══ Text ══

Imams Ahmad, Abu Dawud and At-Tirmidhi recorded, that Wa'il bin Hujr said, "I heard the Messenger of Allah recite, [Not (that) of those who earned Your anger, nor of those who went astray], and he said `amin' extending it with his voice.
Abu Dawud's narration added, "Raising his voice with it. At-Tirmidhi then commented that this hadith is hasan and was also narrated from `Ali and Ibn Mas`ud.
Also, Abu Hurayrah narrated that whenever the Messenger of Allah would recite, [غَيْرِ الْمَغْضُوبِ عَلَيْهِمْ وَلاَ الضَّآلِّينَ] (Not (the way) of those who earned Your anger, nor of those who went astray), He would say amin until those who were behind him in the first line could hear him.
Abu Dawud and Ibn Majah recorded this Hadith with the addition, "Then the masjid would shake because of (those behind the Prophet ) reciting amin. Also, Ad-Daraqutni recorded this hadith and commented that it is hasan.

═══
══ Data segment ══

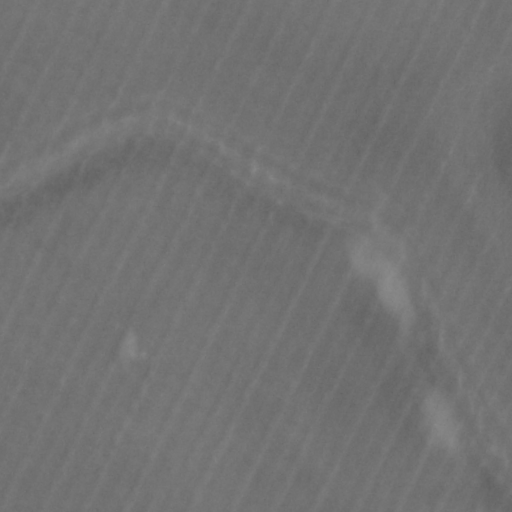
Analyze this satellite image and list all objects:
crop: (255, 255)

═══

◆ Your instructions ◆
Please say who, according to Abu Hurayrah's narration in the hadith text above, could hear the Messenger of Allah say amin.

◆ Task response ◆
Those who were behind him in the first line.